- Directed by: Muthyala Subbaiah
- Screenplay by: Muthyala Subbaiah
- Story by: Ghatikachalam
- Produced by: Ramoji Rao
- Starring: Srikanth Raasi Malavika
- Music by: S. A. Rajkumar
- Production company: Ushakiran Movies
- Release date: 23 March 2001;
- Country: India
- Language: Telugu

= Deevinchandi =

2001 Telugu film directed by Muthyala Subbaiah

Deevinchandi is a 2001 Indian Telugu language film directed by Muthyala Subbaiah and produced by Ramoji Rao under Ushakiran Movies. The film stars Srikanth, Raasi and Malavika.

== Plot ==
This story revolves around Siva, a lorry driver, who accidentally meets Lakshmi, an innocent and studious girl. Siva learns that Lakshmi's father is forcing her into an unwanted marriage and discovers that his best friend Satish has genuine feelings for Lakshmi. In an attempt to help his friend, Siva abducts Lakshmi to prevent her forced marriage but later realizes Satish's intentions are not pure. Siva returns Lakshmi to the marriage podium, but she is falsely accused and her reputation is tarnished. Feeling responsible for Lakshmi's plight, Siva decides to marry her. However, her father disowns her, and they embark on a journey to start a new life.

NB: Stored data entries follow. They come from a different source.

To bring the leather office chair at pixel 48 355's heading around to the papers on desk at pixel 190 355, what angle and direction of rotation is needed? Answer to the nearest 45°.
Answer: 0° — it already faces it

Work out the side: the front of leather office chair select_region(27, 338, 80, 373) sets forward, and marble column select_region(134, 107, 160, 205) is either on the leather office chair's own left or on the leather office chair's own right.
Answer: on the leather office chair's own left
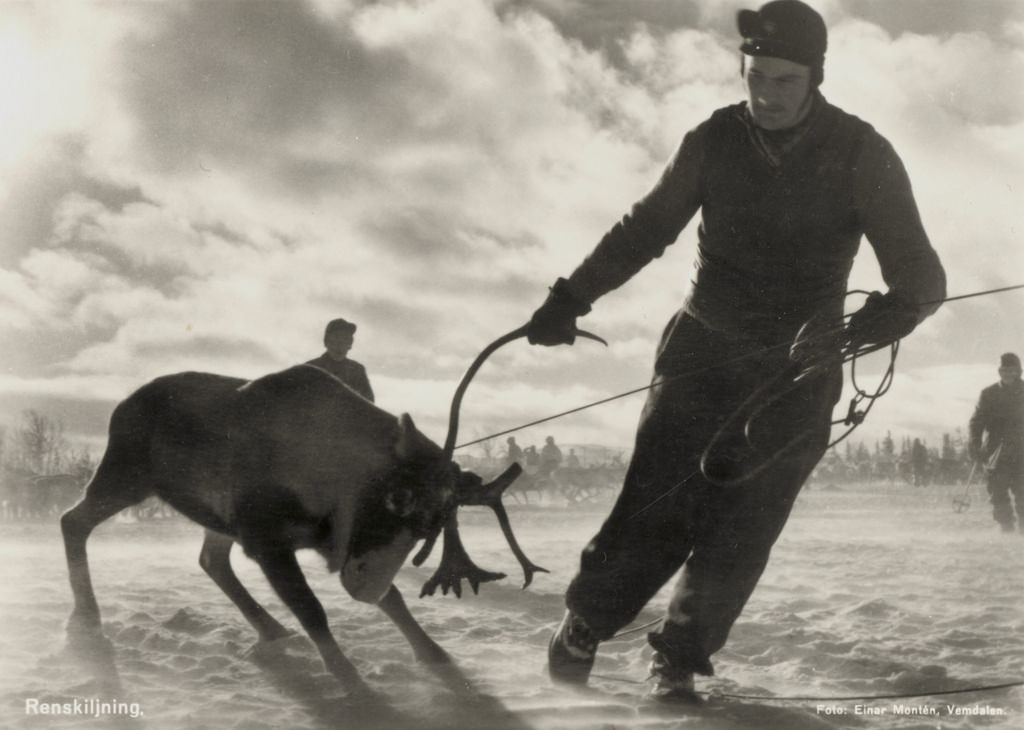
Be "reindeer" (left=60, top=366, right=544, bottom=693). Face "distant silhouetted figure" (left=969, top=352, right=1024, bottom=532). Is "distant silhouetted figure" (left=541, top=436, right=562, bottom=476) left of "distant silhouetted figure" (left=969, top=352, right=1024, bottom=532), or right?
left

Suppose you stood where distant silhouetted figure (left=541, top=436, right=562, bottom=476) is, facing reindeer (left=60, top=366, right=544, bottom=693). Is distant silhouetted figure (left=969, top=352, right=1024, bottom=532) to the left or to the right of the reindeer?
left

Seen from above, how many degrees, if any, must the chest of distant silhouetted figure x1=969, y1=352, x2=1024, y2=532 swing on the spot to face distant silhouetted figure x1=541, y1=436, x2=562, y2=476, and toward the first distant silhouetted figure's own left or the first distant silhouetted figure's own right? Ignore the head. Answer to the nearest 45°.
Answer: approximately 135° to the first distant silhouetted figure's own right

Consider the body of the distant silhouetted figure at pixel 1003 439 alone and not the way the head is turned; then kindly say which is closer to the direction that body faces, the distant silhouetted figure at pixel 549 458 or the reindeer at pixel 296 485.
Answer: the reindeer

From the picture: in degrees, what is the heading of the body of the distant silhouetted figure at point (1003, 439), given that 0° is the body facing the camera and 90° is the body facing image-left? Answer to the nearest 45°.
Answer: approximately 0°

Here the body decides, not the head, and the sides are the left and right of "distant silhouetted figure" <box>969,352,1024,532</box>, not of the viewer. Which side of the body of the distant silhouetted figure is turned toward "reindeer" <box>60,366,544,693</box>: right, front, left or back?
front
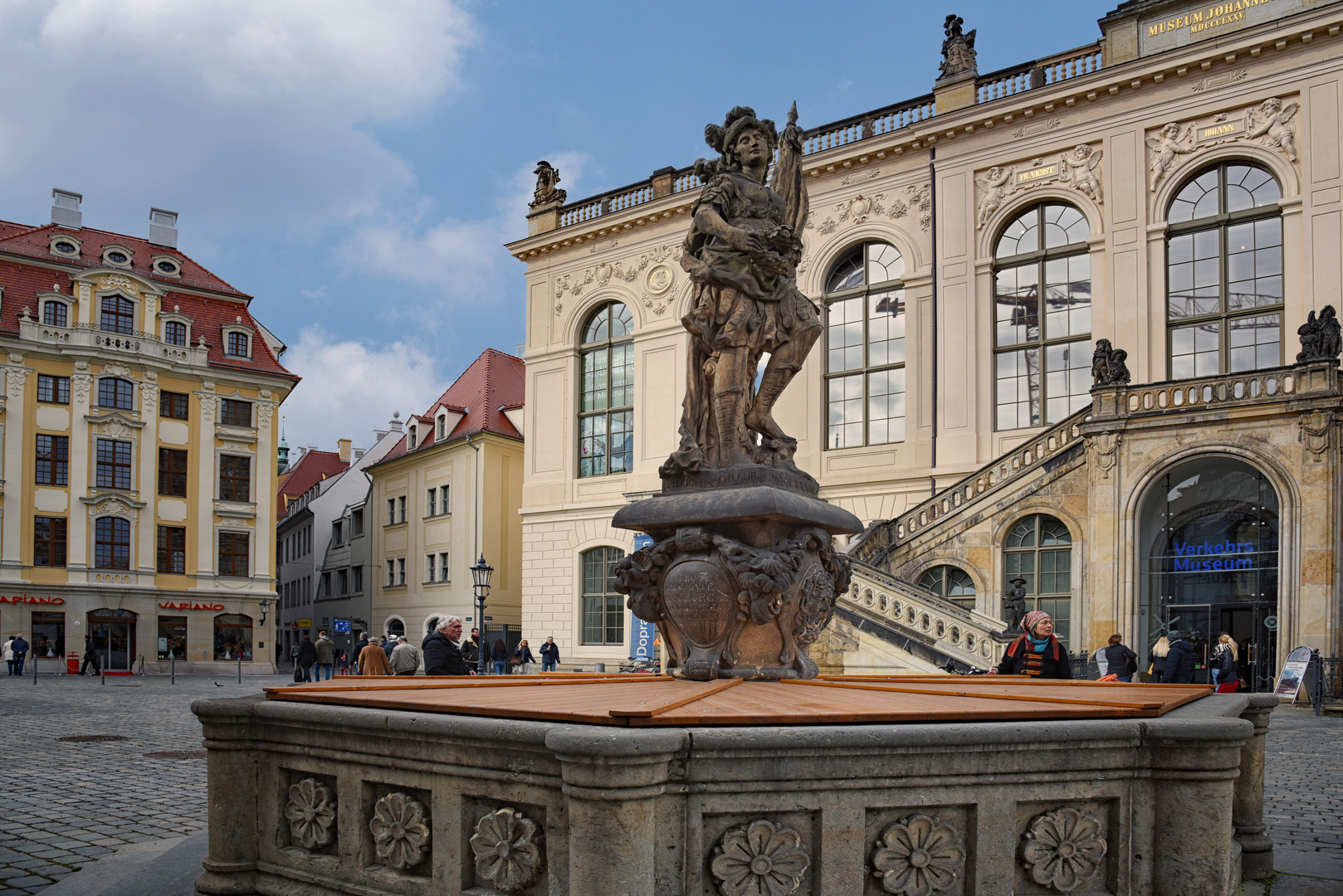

On their way, Satish tries to assault Lakshmi, and she defends herself with a knife, killing Satish. Siva takes the blame for the crime and is sentenced to five years in prison. Meanwhile, Lakshmi gives birth to their child while grieving the loss of her father. Her younger sister, Swetha, takes care of the baby and develops animosity towards Siva.

Once released from prison, Siva tries to reunite with his child, but Swetha refuses to give custody, believing Siva to be an irresponsible father. The court rules in Siva's favor, and he gets custody of his son. However, Swetha proposes marriage to Siva for the sake of the child's happiness. They get married, but Swetha soon files for divorce, claiming harassment. The story takes predictable turns before reaching a stereotypical climax.

==Cast==
- Srikanth as Siva
- Raasi as Lakshmi
- Malavika as Swetha
- Master Sajja Teja as Siva's son
- Narra Venkateswara Rao as Police officer
- Brahmanandam
- Suthi Velu
- M. S. Narayana
- AVS

==Production==
It was announced in 2001 that Ramoji Rao would be producing a film with Muthyala Subbaiah. The film was launched on 29 October 2000 at the office of Ushakiran Movies. This was 50th production of Ushakiran Movies.

==Music==

The music was composed by S. A. Rajkumar.

| Sno | Song title | Singers |
|---|---|---|
| 1 | Ori Brahmachari | Sukhwinder Singh, S. A. Rajkumar |
| 2 | Paruvala Pavurama | S. P. Balasubrahmanyam, Chithra |
| 3 | Sandhya Ragamlo | Harini |
| 4 | Velugulu Nimpe | Rajesh |
| 5 | Chilakamma Chilakamma | S. P. Balasubrahmanyam, Mahalakshmi Iyer |
| 6 | Ammammo Chaligavundi | Sukhwinder Singh, Mahalakshmi Iyer |

==Reception==
Idlebrain wrote "Muthyala Subbaiah seems to have lost his touch off late. The way he directed this film is haphazard and you cannot expect this kind of lousy job from an experienced director like him. He has chosen a story that is full of sentiments and woven a unrelated and unimaginative comedy track and insipid songs around it". Full Hyderabad wrote "Mutyala Subbaiah, weaves such a confusing and contrived drama harping on middle class values that you begin to wonder how the minds of even successful film-makers lose all understanding of the basic principle of any-wood - that people come to films to get entertained for a couple of hours". Andhra Today wrote "Muthyala Subbaiah who is adept at direction and good choice of stories seems to have utterly failed on both counts". Telugu Cinema wrote "Telugu films are becoming far removed from reality of life. Particularly the films made in the name of family drama are depicting and trying to convince the audience most absurd and impossible situations. Deevinchandi by ace director on family drama is one such film with a prolonged story line that is just inconceivable". Indiainfo wrote "A meaningless story with abrupt twists and turns. A total failure and not at all worth watching. Less said the better!".